Encapuzado, deitado na cama metálica de campanha sem colchão, o estudante sentiu a água fria correndo sobre seu corpo nu, de 20 anos de idade. O pavor se misturou à dor lancinante na língua, no peito e na genitália devastados pelos choques elétricos.

O volume do rádio asfixiou os gritos — os sinos e as salvas de canhão da “Abertura 1812”, escrita por Tchaikovsky para comemorar a retirada de Napoleão de Moscou, embalaram a sessão de tortura.

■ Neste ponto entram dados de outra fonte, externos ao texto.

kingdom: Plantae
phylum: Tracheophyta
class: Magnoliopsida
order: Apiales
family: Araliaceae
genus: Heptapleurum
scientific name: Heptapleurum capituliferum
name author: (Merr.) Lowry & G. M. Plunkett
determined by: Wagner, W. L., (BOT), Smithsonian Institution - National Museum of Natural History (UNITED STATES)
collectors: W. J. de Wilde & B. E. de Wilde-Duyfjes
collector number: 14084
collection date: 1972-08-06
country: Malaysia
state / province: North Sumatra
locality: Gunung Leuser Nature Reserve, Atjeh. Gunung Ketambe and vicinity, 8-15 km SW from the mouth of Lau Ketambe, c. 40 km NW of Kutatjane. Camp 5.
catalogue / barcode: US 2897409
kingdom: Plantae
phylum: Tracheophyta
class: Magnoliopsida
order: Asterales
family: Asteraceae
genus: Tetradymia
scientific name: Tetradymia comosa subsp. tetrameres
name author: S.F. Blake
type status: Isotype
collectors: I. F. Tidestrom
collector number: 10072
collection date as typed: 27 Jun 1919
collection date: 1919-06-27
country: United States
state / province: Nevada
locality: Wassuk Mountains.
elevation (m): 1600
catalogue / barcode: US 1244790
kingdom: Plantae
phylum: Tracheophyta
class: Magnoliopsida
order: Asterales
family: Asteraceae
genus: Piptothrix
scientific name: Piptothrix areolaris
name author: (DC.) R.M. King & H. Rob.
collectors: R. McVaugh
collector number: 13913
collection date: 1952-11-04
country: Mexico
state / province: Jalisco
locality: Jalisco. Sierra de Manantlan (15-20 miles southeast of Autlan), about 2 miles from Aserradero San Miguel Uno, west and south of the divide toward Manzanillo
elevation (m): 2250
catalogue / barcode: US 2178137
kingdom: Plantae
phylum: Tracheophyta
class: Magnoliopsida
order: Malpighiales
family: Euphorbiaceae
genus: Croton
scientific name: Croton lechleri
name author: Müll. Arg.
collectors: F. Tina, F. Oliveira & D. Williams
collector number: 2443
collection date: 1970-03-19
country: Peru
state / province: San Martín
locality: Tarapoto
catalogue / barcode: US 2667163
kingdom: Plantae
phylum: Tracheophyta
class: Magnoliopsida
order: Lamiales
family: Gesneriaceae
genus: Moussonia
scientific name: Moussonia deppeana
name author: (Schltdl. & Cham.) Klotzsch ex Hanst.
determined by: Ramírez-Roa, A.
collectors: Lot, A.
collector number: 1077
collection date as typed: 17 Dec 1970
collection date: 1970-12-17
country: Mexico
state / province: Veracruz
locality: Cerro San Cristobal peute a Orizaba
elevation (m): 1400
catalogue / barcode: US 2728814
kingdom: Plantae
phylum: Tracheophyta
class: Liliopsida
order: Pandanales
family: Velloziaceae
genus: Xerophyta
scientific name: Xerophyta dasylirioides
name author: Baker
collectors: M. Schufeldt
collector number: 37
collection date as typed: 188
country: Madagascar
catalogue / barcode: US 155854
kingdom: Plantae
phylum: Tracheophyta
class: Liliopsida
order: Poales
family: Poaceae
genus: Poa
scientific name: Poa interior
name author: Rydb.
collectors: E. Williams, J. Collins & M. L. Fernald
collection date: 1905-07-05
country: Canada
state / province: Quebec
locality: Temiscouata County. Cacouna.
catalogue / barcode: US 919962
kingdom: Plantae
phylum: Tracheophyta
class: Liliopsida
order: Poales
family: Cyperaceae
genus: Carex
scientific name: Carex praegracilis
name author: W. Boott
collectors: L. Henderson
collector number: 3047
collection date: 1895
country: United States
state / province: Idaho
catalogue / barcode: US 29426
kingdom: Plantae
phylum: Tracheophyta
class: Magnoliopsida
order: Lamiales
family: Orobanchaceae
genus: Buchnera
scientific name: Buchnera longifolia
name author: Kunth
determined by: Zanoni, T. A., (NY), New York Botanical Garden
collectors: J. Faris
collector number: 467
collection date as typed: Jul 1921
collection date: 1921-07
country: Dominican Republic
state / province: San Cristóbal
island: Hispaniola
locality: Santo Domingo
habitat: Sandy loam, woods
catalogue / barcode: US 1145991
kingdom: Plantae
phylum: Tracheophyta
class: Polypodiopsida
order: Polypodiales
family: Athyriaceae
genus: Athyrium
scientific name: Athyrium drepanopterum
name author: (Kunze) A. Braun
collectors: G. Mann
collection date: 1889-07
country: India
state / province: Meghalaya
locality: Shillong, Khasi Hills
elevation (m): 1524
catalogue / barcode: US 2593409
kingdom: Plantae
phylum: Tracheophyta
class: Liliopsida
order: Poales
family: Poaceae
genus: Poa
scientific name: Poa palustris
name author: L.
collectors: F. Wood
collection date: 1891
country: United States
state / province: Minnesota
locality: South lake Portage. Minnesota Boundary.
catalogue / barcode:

Três décadas depois, Christian Federico Von Wernich, 69 anos, ex-capelão da Polícia de Buenos Aires (1977 a 1978), vai se sentar no banco dos réus — a partir da próxima quinta-feira, no tribunal federal de La Plata.

Pela primeira vez na história argentina, um sacerdote católico será julgado sob a acusação de violações dos direitos humanos durante a ditadura militar (1976 a 1983): cumplicidade em sete homicídios, mais seqüestro, prisão e tortura de 41 pessoas.

Na acusação, o governo Néstor Kirchner se uniu a organizações não-governamentais e a famílias de desaparecidos. A promotoria listou uma centena de testemunhas — muitas delas sobreviventes como Velasco, agora com 51 anos de idade. A defesa alega inocência: o capelão teria sido apenas um confessor de torturados e torturadores.

Há pelo menos outras duas dezenas de sacerdotes católicos envolvidos em processos semelhantes. Porém, o do padre Von Wernich tem o caráter simbólico de um período ditatorial em que fundamentalistas do nacional-catolicismo dominaram a hierarquia da Igreja Católica na Argentina.